TEXT SHOWN Start Marker
Single by Boyzone

from the album Said and Done
- B-side: "When Will You Understand?"
- Released: 17 April 1995
- Length: 3:46
- Label: Polydor
- Songwriters: Stephen Gately; Mikey Graham; Ronan Keating; Ray Hedges; Martin Brannigan;
- Producer: Ray Hedges

Boyzone singles chronology
| "Love Me for a Reason" (1994) | "Key to My Life" (1995) | "So Good" (1995) |

Music video
- "Key to My Life" on YouTube

= Key to My Life =

1995 single by Boyzone

"Key to My Life" is the third single from Irish boy band Boyzone, taken from their debut album, Said and Done (1995). It was released in April 1995 by Polydor Records, and after two covers, it became their first single to be an original song, co-written by members of the group. The song became the group's second No. 1 single in Ireland and reached No. 3 on the UK Singles Chart, receiving a silver sales certification for shipments of over 200,000 units in the UK. "Key to My Life" also reached the top 40 in Belgium, Iceland, and the Netherlands. The accompanying music video features the band performing in a classroom at a school.

==Critical reception==
In his weekly UK chart commentary, James Masterton wrote, "Their second hit could have suffered from not being such a well known song but the pretty teen ballad is having none of it, their second instant Top 10 hit in succession and for now there is clearly no stopping them." Pan-European magazine Music & Media commented, "In their homeland Ireland, the boyz' own fan club is already strong enough to kick their main inspirators Take That off the top slot with another sugary ballad." Music Week gave it a top score of five out of five and named it Single of the Week, writing, "Boyzone, who reached number two with their 'Love Me for a Reason' cover, could go all the way with this excellent self-penned ballad. The cheery, cheesy dance mix, which is also included, could have made it in its own right." Smash Hits gave it four out of five, praising it as "beautiful!"

==Track listings==
- UK CD single
1. "Key to My Life" (radio edit)
2. "Key to My Life" (Unlocked Mix)
3. "When Will You Understand?"
TEXT SHOWN End Marker
EXCERPTED DATA Start Marker
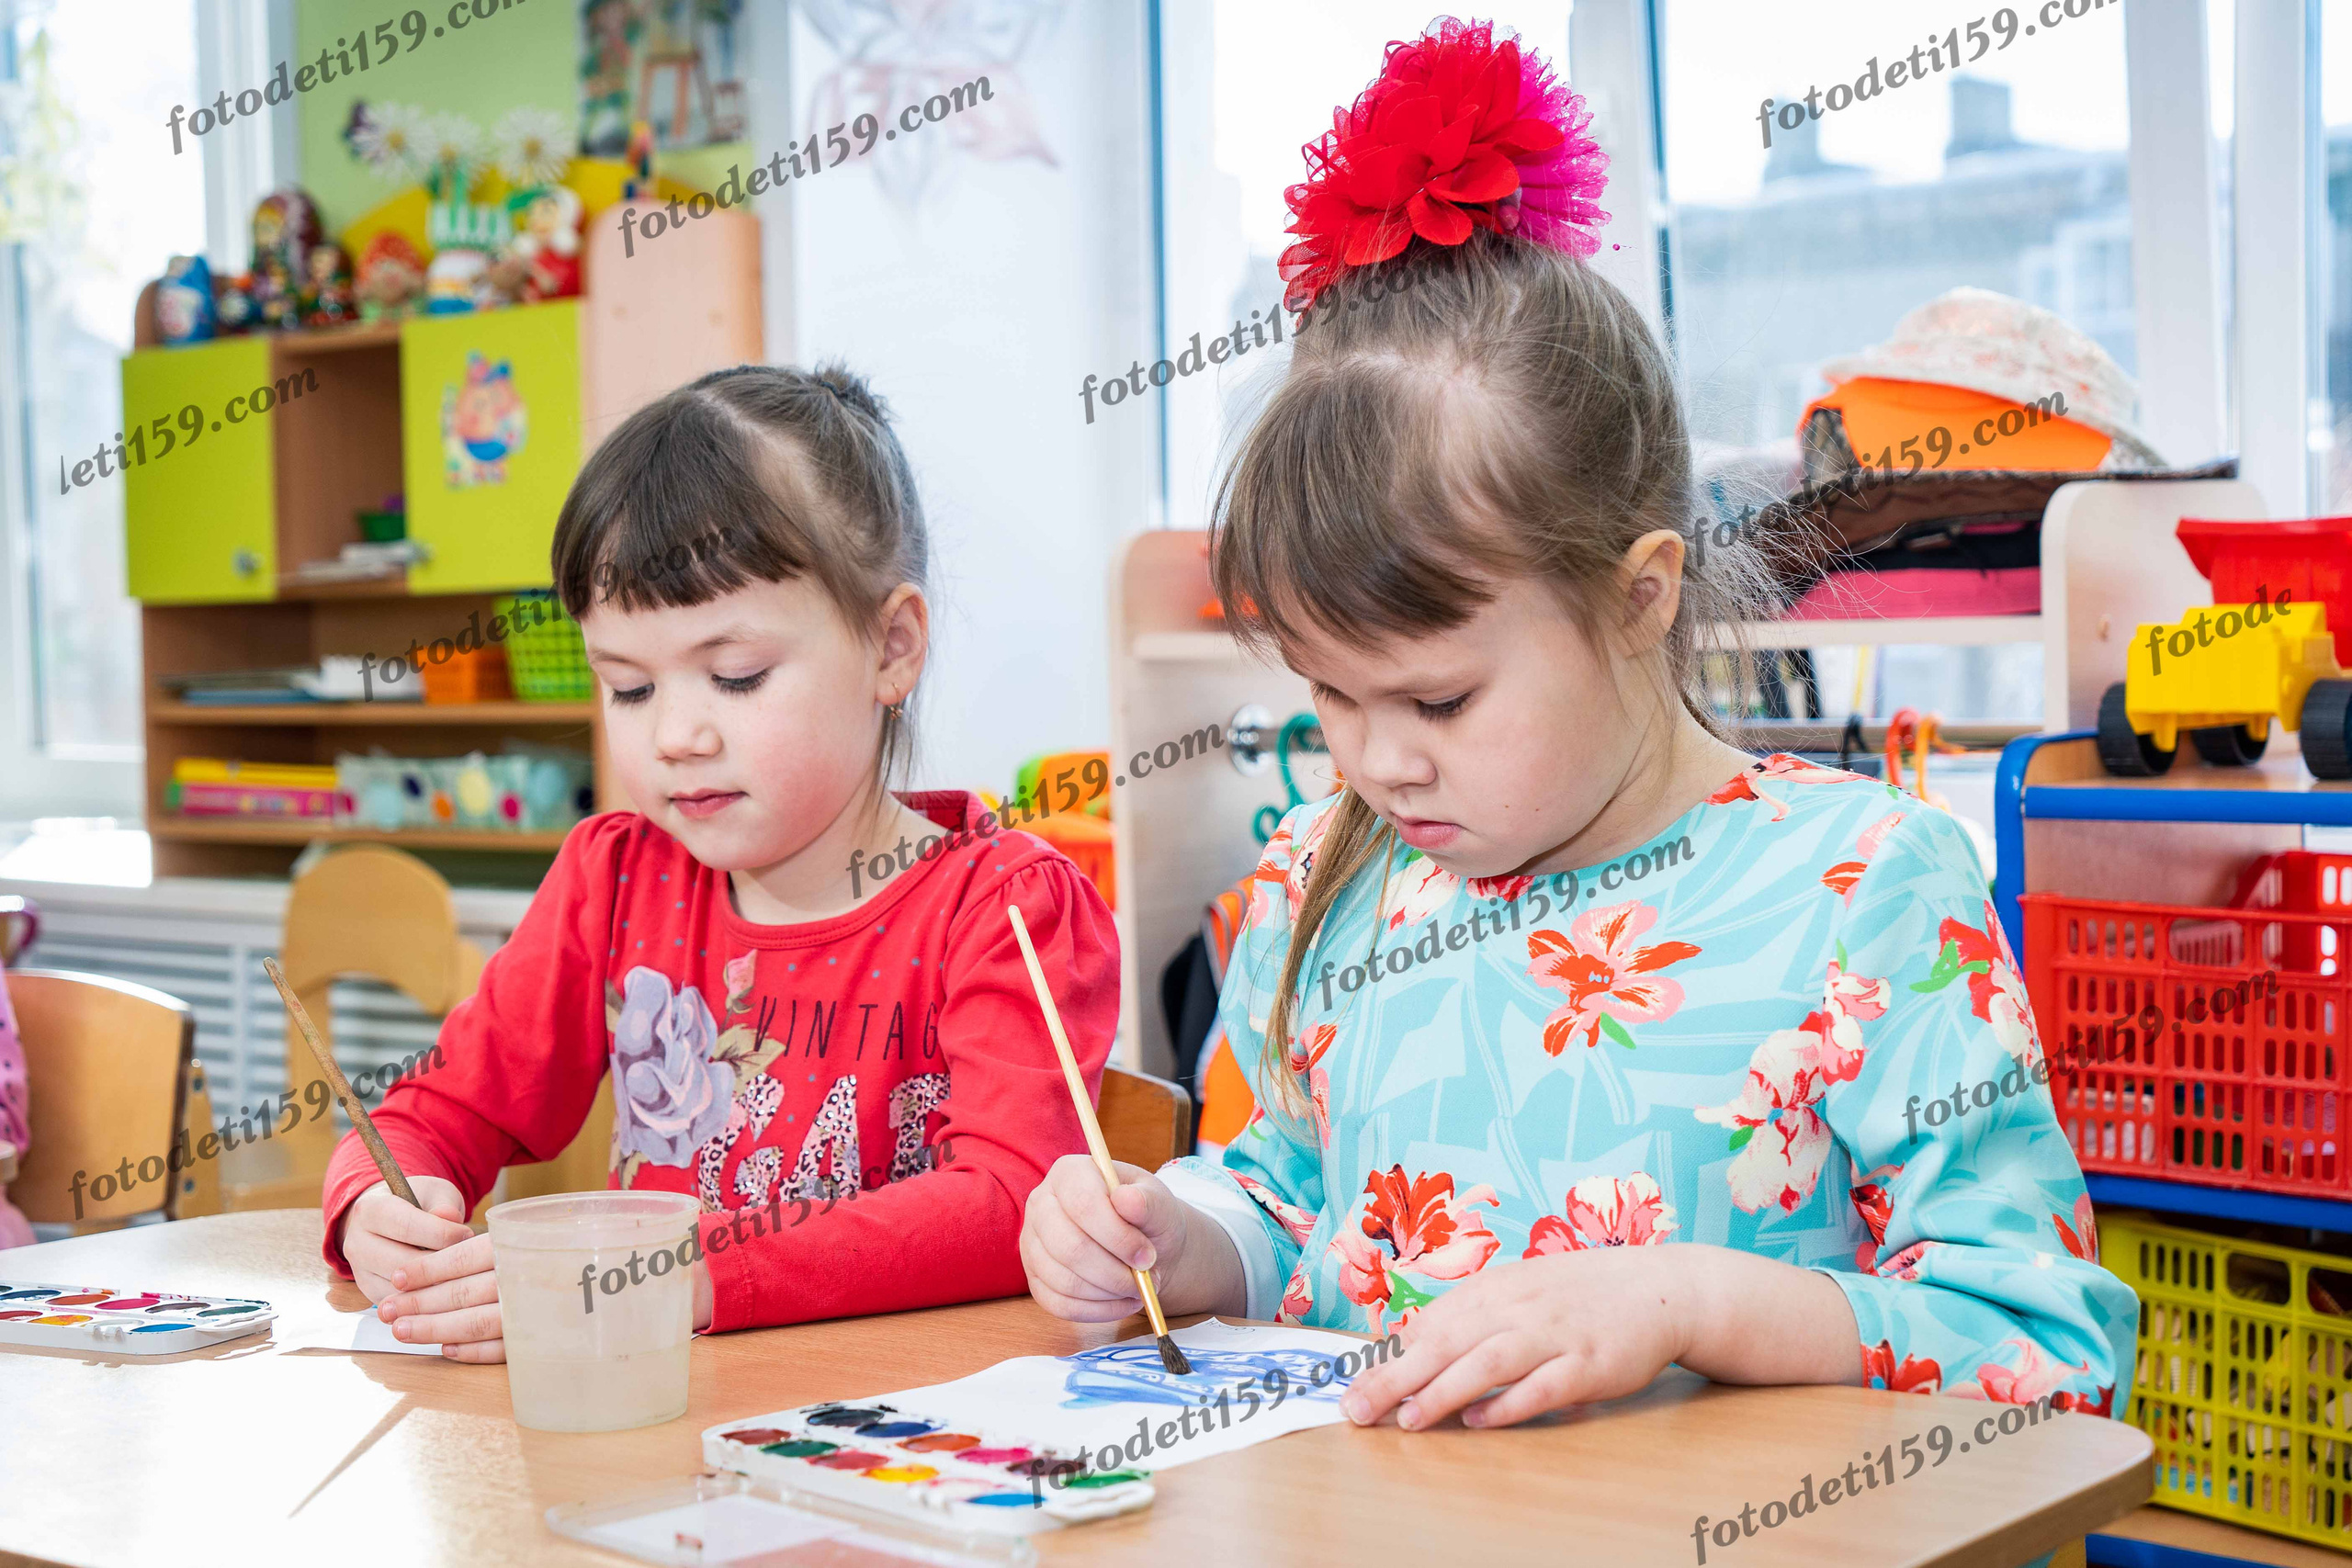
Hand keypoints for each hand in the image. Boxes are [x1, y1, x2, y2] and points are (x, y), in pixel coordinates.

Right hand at [342, 1176, 503, 1362]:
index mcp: (370, 1210)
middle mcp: (356, 1242)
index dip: (442, 1233)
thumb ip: (443, 1205)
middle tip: (467, 1261)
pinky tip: (447, 1292)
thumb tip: (450, 1219)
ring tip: (459, 1276)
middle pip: (401, 1263)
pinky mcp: (369, 1292)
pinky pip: (399, 1305)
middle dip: (439, 1264)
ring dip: (433, 1286)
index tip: (467, 1235)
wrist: (391, 1218)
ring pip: (399, 1289)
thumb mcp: (434, 1193)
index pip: (406, 1226)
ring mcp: (360, 1271)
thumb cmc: (419, 1203)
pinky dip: (425, 1301)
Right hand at [1020, 1154, 1238, 1321]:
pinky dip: (1098, 1312)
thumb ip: (1148, 1201)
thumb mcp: (1159, 1203)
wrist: (1143, 1243)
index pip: (1083, 1205)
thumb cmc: (1148, 1217)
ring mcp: (1031, 1242)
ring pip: (1064, 1281)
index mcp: (1069, 1173)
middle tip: (1145, 1279)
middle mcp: (1040, 1203)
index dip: (1117, 1237)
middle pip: (1069, 1248)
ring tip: (1137, 1289)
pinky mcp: (1034, 1277)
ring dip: (1109, 1294)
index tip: (1147, 1256)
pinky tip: (1123, 1303)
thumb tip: (1127, 1199)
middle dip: (1114, 1273)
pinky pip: (1060, 1305)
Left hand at [1342, 1248, 1691, 1430]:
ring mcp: (1555, 1334)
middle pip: (1448, 1342)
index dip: (1390, 1355)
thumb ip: (1472, 1311)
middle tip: (1357, 1408)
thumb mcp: (1521, 1287)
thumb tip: (1413, 1337)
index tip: (1354, 1383)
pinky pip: (1542, 1387)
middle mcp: (1520, 1306)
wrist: (1660, 1288)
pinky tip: (1478, 1422)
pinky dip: (1508, 1405)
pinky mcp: (1590, 1364)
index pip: (1431, 1321)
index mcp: (1498, 1287)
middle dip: (1396, 1376)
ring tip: (1408, 1419)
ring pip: (1488, 1362)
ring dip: (1443, 1391)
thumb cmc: (1581, 1293)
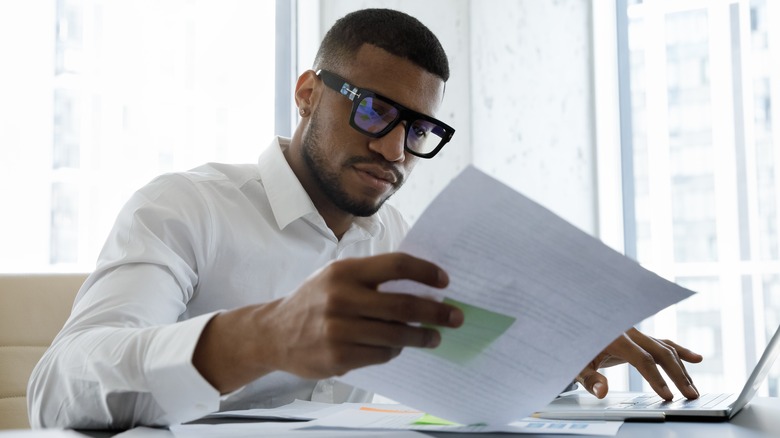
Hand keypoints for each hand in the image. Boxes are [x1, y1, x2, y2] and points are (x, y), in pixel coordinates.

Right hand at [194, 252, 463, 391]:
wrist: (274, 333)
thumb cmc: (314, 302)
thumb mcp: (336, 278)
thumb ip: (372, 279)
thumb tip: (421, 286)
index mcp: (344, 272)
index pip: (396, 266)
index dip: (425, 272)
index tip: (444, 281)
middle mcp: (341, 298)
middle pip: (403, 304)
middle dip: (436, 312)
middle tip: (456, 316)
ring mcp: (339, 330)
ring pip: (397, 335)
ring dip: (422, 336)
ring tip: (435, 337)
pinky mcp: (338, 356)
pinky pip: (382, 355)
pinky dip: (395, 351)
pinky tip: (397, 348)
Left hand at [577, 328, 702, 399]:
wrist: (573, 326)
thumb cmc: (573, 347)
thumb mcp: (576, 364)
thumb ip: (589, 379)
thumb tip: (602, 392)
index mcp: (614, 336)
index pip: (642, 359)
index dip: (656, 378)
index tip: (668, 396)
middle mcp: (629, 331)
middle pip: (660, 351)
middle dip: (678, 374)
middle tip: (690, 395)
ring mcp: (635, 333)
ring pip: (665, 348)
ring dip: (681, 368)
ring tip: (693, 389)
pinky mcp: (638, 338)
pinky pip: (662, 342)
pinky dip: (679, 350)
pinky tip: (697, 359)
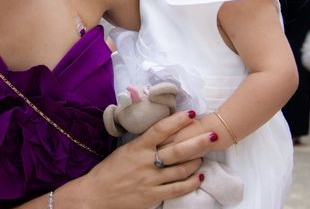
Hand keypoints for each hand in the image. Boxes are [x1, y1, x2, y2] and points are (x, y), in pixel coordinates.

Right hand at [74, 111, 211, 208]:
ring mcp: (150, 180)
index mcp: (137, 147)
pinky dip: (191, 183)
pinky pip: (177, 189)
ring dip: (196, 162)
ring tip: (205, 155)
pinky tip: (199, 177)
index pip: (161, 129)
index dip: (178, 120)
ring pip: (181, 170)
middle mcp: (146, 162)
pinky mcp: (152, 196)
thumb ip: (143, 142)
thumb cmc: (109, 170)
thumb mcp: (124, 150)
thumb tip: (162, 131)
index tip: (191, 113)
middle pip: (178, 150)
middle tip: (213, 135)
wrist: (96, 194)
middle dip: (198, 142)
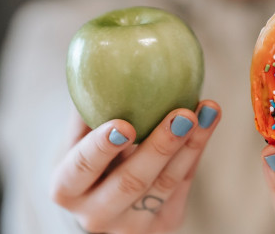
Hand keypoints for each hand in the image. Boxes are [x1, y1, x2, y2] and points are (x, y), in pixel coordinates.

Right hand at [51, 100, 220, 233]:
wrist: (101, 200)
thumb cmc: (87, 156)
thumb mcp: (77, 139)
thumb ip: (87, 110)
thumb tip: (100, 58)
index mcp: (66, 189)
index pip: (82, 168)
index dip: (102, 147)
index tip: (124, 123)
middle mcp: (95, 215)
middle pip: (131, 182)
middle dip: (160, 147)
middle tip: (182, 115)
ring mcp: (131, 226)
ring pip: (165, 185)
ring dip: (190, 145)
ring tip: (207, 111)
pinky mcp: (162, 224)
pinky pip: (183, 185)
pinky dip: (196, 151)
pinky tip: (208, 122)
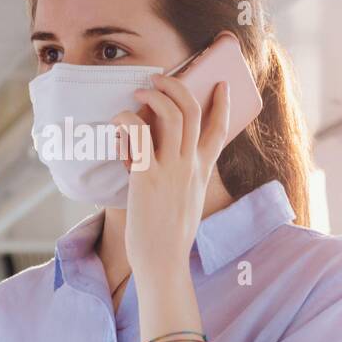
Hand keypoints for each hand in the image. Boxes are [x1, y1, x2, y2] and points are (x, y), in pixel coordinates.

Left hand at [112, 74, 229, 279]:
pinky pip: (140, 136)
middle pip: (193, 111)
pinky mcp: (147, 177)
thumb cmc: (168, 235)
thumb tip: (154, 153)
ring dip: (155, 95)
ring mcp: (171, 170)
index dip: (222, 104)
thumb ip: (179, 175)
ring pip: (173, 115)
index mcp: (201, 171)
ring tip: (139, 92)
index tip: (221, 85)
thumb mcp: (185, 200)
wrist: (163, 262)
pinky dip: (128, 120)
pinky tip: (118, 121)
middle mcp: (190, 166)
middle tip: (159, 79)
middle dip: (177, 86)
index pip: (220, 130)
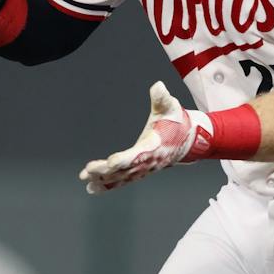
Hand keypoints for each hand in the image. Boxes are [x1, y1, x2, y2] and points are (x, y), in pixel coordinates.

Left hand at [79, 83, 212, 194]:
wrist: (187, 140)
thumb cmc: (176, 122)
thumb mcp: (171, 108)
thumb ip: (162, 98)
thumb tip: (158, 86)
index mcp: (154, 146)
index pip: (138, 155)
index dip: (125, 159)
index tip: (111, 161)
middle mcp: (148, 162)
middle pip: (125, 169)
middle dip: (106, 171)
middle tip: (89, 170)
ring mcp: (144, 169)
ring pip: (122, 177)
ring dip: (103, 180)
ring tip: (86, 179)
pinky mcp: (139, 171)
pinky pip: (122, 181)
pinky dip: (108, 185)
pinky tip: (92, 187)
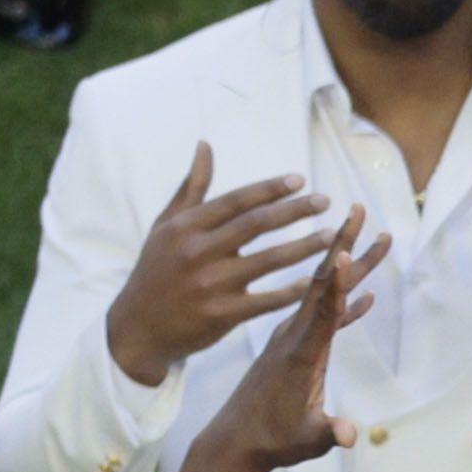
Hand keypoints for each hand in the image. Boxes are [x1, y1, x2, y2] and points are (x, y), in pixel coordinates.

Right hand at [105, 142, 336, 388]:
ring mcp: (211, 284)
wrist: (139, 325)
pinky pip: (266, 300)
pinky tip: (317, 280)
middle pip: (255, 225)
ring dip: (303, 247)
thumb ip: (191, 187)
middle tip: (325, 200)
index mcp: (186, 226)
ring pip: (267, 261)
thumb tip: (205, 145)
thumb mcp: (166, 225)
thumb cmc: (158, 269)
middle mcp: (197, 251)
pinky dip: (292, 290)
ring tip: (332, 237)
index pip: (235, 201)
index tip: (300, 180)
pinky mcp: (222, 314)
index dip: (269, 189)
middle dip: (293, 211)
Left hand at [174, 215, 379, 471]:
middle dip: (343, 245)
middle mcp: (296, 335)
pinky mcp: (297, 344)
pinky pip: (323, 313)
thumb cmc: (271, 441)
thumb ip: (327, 433)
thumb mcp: (304, 440)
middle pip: (322, 282)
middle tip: (360, 210)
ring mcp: (296, 337)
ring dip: (344, 258)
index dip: (334, 283)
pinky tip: (365, 290)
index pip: (319, 310)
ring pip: (321, 289)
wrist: (237, 440)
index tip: (343, 250)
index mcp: (298, 352)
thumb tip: (349, 435)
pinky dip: (344, 299)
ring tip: (365, 230)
EXCERPTED DATA End Marker
§ **INSTRUCTIONS**:
1. In the text about "Key to My Life," switch "classroom" to "gymnasium" and reproduce the passage between "1995 single by" and "at a school.", inclusive.
2. Which songwriters does the text about "Key to My Life" name?
The rows aren't needed for this work.

§ **EXPECTED RESULTS**:
1.
1995 single by Boyzone

"Key to My Life" is the third single from Irish boy band Boyzone, taken from their debut album, Said and Done (1995). It was released in April 1995 by Polydor Records, and after two covers, it became their first single to be an original song, co-written by members of the group. The song became the group's second No. 1 single in Ireland and reached No. 3 on the UK Singles Chart, receiving a silver sales certification for shipments of over 200,000 units in the UK. "Key to My Life" also reached the top 40 in Belgium, Iceland, and the Netherlands. The accompanying music video features the band performing in a gymnasium at a school.

2. Stephen Gately, Mikey Graham, Ronan Keating, Ray Hedges, Martin Brannigan